Is there a Connection Between Greatness in Math and Philosophy?
I have nothing that looks like an answer, but I wanted to put the question out to start a discussion. I especially hope that this leads to someone here researching the question well. I also have almost nothing to back up the claims below.
I became curious about this from thinking about how to find people who can make progress in MIRI’s Agent Foundations questions. It seems to require very high levels of both math and philosophy, and I want to know how to select for both of these skills simultaneously.
It seems like many of the great mathematicians at least had enough of an interest in philosophy to share their philosophical opinions. Also it appears that the people who substantial progress in philosophy often use math. (There are of course disagreements about what makes good philosophy, and I am biased in favor of the mathematical flavored philosophy.)
I am especially surprised by the fact that the tails seem to come together rather than apart. It seems like mediocre mathematicians and philosophers are much less likely to be interested in the other field.
Some possible theories:
1) I am noticing a pattern that is not there.

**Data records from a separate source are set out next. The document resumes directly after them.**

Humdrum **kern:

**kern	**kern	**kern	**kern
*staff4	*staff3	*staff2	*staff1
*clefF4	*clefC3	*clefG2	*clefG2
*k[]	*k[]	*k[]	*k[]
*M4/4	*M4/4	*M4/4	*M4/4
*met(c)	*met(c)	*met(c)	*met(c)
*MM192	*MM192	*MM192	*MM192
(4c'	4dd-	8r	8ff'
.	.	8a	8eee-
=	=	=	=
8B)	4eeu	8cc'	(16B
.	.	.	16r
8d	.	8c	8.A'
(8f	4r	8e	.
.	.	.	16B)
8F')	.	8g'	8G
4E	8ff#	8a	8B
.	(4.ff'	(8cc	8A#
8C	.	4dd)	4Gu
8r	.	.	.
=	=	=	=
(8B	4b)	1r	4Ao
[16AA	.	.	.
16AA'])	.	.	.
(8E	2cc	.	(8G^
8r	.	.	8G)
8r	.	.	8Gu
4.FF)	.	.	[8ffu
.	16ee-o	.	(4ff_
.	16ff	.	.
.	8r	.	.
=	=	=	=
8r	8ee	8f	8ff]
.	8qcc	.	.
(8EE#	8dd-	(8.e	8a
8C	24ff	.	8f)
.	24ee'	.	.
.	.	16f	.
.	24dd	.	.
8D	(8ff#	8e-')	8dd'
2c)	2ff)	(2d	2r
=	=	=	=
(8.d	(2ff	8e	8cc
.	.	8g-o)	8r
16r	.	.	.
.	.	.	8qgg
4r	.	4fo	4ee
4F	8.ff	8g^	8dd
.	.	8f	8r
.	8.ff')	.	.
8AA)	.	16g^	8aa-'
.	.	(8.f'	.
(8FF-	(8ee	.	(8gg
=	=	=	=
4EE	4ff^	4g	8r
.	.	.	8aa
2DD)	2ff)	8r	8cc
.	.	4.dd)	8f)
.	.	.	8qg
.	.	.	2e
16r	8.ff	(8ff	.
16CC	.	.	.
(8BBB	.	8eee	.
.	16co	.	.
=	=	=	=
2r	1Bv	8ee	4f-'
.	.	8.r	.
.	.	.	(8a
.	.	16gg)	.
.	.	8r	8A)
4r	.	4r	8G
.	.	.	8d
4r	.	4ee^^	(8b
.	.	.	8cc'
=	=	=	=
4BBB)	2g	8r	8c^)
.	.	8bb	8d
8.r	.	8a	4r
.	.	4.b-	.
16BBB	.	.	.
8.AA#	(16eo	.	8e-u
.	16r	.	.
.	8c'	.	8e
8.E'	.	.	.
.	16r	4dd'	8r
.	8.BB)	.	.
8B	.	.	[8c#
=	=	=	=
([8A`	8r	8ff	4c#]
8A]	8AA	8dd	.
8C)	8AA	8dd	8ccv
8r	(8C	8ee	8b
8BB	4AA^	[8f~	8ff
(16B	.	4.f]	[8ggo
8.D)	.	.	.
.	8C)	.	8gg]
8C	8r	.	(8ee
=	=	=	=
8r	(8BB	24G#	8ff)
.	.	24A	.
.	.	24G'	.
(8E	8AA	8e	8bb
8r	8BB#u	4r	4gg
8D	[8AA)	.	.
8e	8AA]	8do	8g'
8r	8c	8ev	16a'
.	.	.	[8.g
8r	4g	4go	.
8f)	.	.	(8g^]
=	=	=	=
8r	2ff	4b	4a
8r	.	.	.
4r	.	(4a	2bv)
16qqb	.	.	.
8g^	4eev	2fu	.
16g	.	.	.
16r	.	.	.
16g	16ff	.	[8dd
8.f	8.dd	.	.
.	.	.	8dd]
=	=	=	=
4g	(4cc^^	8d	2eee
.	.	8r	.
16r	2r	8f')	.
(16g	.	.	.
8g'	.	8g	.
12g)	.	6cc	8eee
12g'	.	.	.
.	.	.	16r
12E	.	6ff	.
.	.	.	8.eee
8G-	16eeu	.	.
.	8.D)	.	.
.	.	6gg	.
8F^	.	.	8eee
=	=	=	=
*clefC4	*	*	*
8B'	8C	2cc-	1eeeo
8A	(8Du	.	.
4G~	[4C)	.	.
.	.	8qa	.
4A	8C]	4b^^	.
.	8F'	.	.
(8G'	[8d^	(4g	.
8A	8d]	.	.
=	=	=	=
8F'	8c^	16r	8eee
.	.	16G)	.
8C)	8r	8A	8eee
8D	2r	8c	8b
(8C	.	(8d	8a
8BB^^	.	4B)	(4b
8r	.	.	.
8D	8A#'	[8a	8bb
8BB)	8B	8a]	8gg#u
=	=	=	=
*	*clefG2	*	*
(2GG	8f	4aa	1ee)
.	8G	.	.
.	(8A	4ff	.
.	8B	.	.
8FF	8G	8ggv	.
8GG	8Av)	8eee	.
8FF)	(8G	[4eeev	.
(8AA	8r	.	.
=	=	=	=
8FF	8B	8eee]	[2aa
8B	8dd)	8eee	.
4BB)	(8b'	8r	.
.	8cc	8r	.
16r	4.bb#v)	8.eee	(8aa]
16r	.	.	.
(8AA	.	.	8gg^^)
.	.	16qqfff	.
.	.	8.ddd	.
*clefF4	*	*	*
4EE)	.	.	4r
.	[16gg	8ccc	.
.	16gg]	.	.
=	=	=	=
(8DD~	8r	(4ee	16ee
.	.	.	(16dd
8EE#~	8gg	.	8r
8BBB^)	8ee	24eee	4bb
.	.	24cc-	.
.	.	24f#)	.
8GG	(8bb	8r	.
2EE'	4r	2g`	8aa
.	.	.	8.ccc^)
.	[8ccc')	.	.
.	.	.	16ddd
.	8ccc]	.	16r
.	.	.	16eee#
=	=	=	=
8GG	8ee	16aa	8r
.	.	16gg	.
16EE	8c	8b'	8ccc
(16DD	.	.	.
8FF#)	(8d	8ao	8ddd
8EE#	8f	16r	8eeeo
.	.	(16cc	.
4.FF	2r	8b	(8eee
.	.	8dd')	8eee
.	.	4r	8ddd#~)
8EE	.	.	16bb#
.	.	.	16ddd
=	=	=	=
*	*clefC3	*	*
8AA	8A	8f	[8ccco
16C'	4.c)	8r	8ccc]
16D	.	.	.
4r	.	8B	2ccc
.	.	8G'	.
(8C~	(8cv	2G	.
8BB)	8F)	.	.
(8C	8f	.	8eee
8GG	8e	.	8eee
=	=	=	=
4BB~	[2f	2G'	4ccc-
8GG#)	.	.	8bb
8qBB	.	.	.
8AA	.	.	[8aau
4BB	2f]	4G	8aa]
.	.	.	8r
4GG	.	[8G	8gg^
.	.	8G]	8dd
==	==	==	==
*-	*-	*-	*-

2) This is a consequence of the fact that all intelligence is correlated, and you will notice a similar pattern between many pairs of fields.
3) Mathematics and Philosophy are very old fields. Historically, fields did not really exist, and people were more interdisciplinary. If you look at modern mathematicians and philosophers, the trend goes away.

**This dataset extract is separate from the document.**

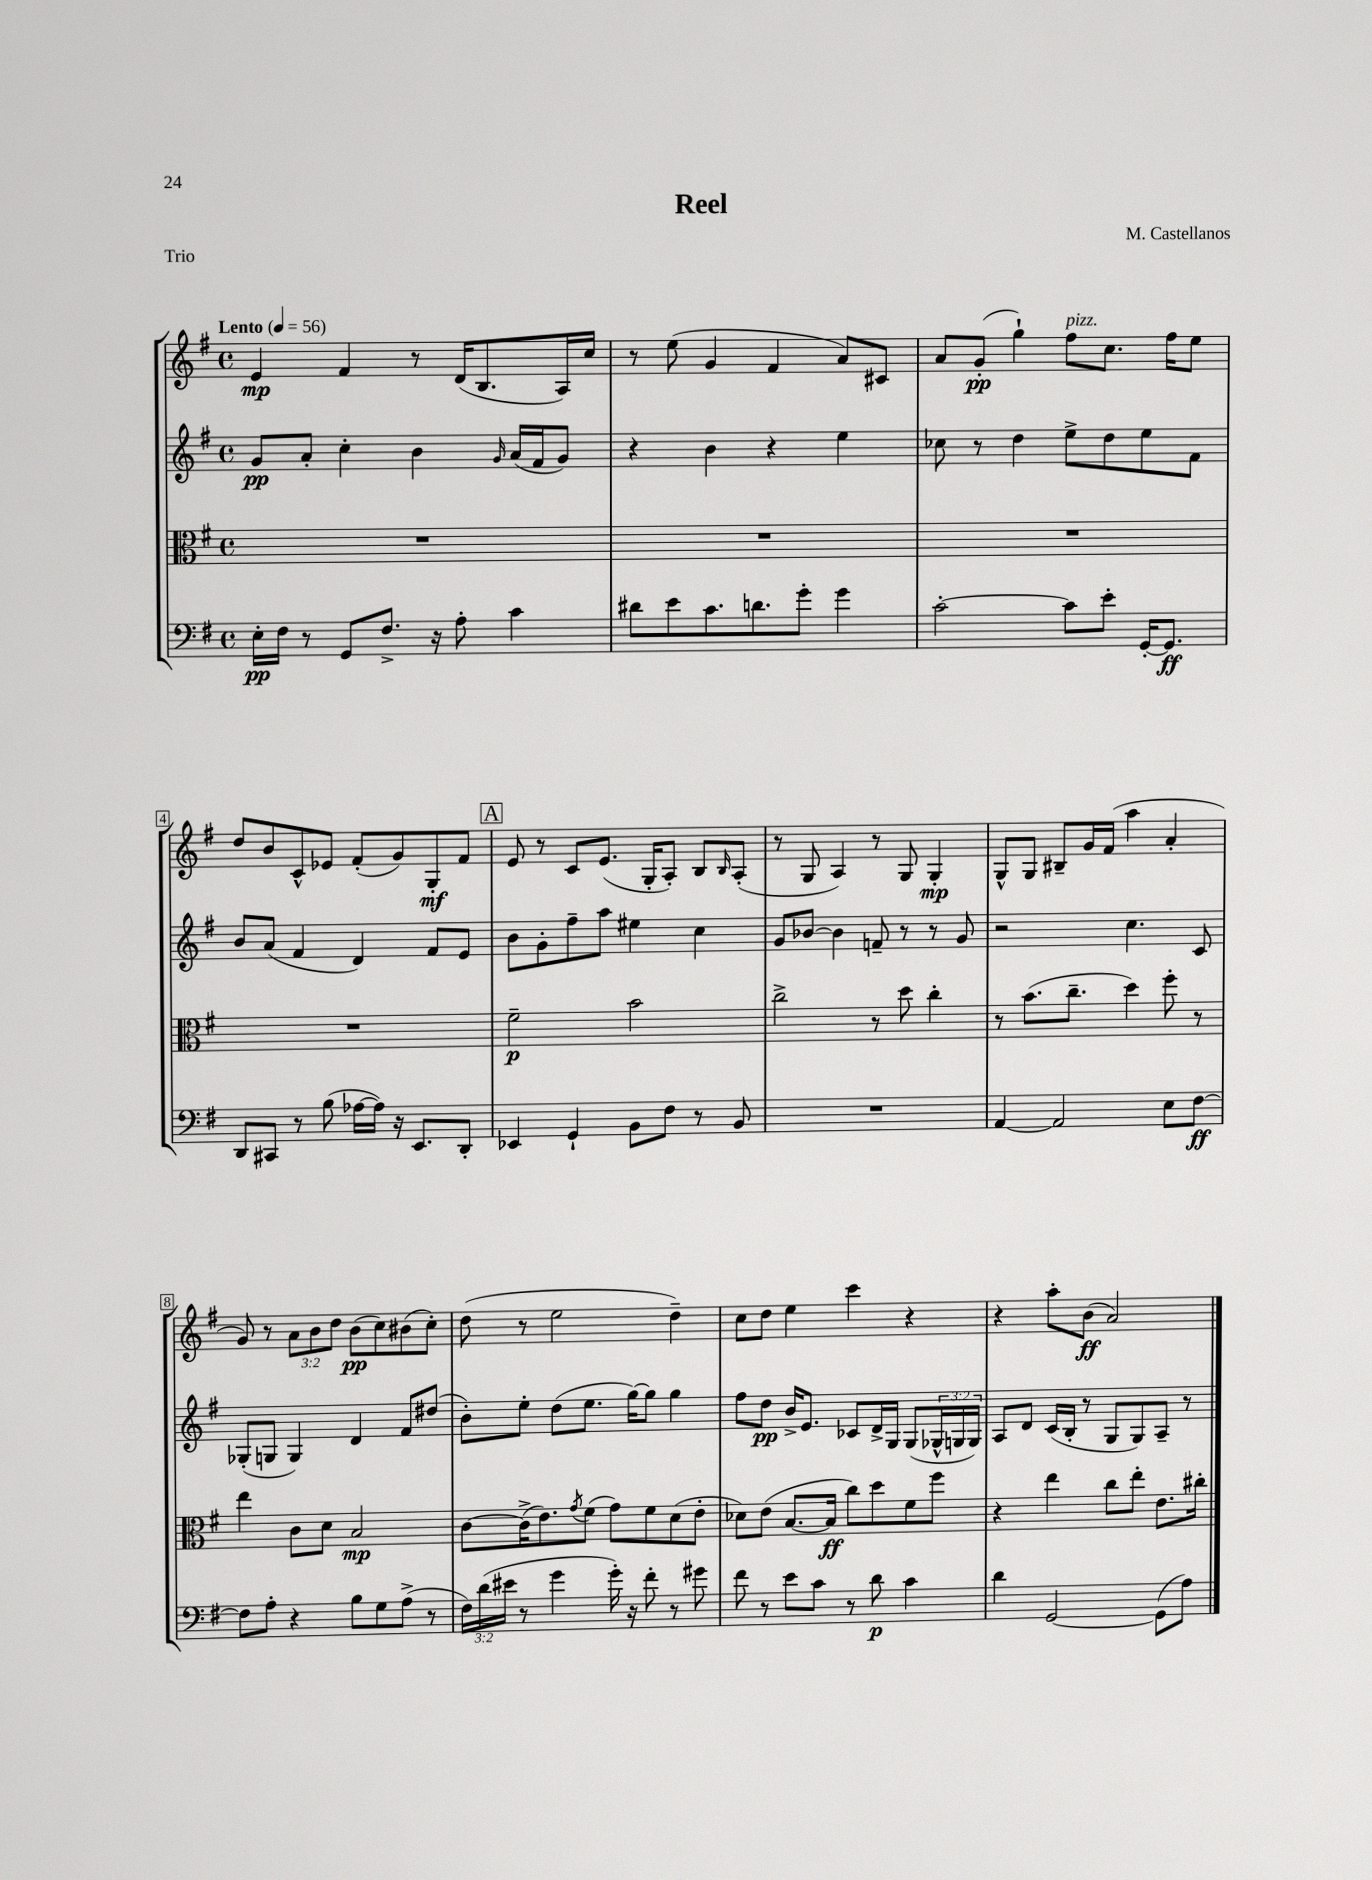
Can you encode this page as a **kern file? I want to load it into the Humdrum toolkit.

4) The skill to produce great math and skill to produce great philosophy are secretly the same thing. Many people in either field do not have this skill and are not interested in the other field, but the people who shape the fields do.
Thoughts?
I don’t think there’s any place other than math where you can learn how unbelievably creative you get to be in a purely deductive setting. Here are two of my favorite examples:
100 ants crawl left or right on a meter stick at 1 cm/s. When two ants meet, they bounce and both change directions. Ants fall off when they reach the ends. Show that regardless of the starting distribution of ants and directions, they all fall off the stick by the end of 100 seconds. Solution: vaqvivqhny vqragvgl vf na vyyhfvba.
A regular hexagon with side length n is tiled with diamonds of side length 1 (a diamond is two equilateral triangles glued along a side.) Show that there will always be the same number of diamonds in each of the three possible orientations. Solution: gur Neg bs Ceboyrz Fbyivat ybtb.
My first thought was your second option, that they both require high IQ and thus being good at one lets you be good at the other.
However, I didn’t agree with the prediction that you’d find this in many other pairs of fields, as many fields require getting a lot of background knowledge before you can contribute. What I’d predict here is that (a) this is fortunately/unfortunately less true in philosophy so mathematicians can easily get to the forefront, and (b) top philosophers who’re interested in mathematics do not do the sort of mathematics that requires many years of training (e.g. they would talk more about what mathematics means, and what it means to prove something).
If you’d found a trend where the top philosophers had been contributing to cutting edge math research that had typically required multiple years of training, that would change my mind (and surprise me).
Training in different disciplines will teach you different skills. Maths is great for leaning to think precisely as if you mess up, someone will be able to show you a formal proof of why you are wrong. In contrast, it is much harder to learn to think precisely purely by studying philosophy as the claims and arguments are less well defined. It’s very hard to get the logic flow clear enough that someone could formally prove that your argument is either logically sound or logically unsound. Without the same feedback loop, your ability to think precisely simply won’t advance as fast.
However, someone who has trained extensively in maths might face the opposite problem of being stuck in that paradigm. Perhaps they want ever claim to be put into a formal model before they are willing to consider it, without understanding that this is too much of a burden for some areas of philosophy and that they would be missing out on valuable lessons.
So I expect this would lead to a bipolar distribution where some mathematical philosophers crash and burn, whilst others soar.
FWIW I have reasonably strong but not-easily-transferable evidence for this, based on observation of how people manipulate abstract concepts in various disciplines. Using this lens, math, philosophy, theoretical computer science, theoretical physics, all meta disciplines, epistemic rationality, etc. form a cluster in which math is a central node, and philosophy is unusually close to math even considered in the context of the cluster.
What do you think of the idea that mathematics is exactly philosophy with consistency and precision carried to logical extremes?
I guess I’ll just add that I made the transition from mathematician to philosopher and, for what it’s worth, the things I learned to be a mathematician do prove useful in doing philosophy in that without mathematics I would not be able to think and write as precisely about ideas as I do. I’m not sure how much correlation there is between the two fields, though, beyond it being typical that people smart enough to do one are smart enough to do the other.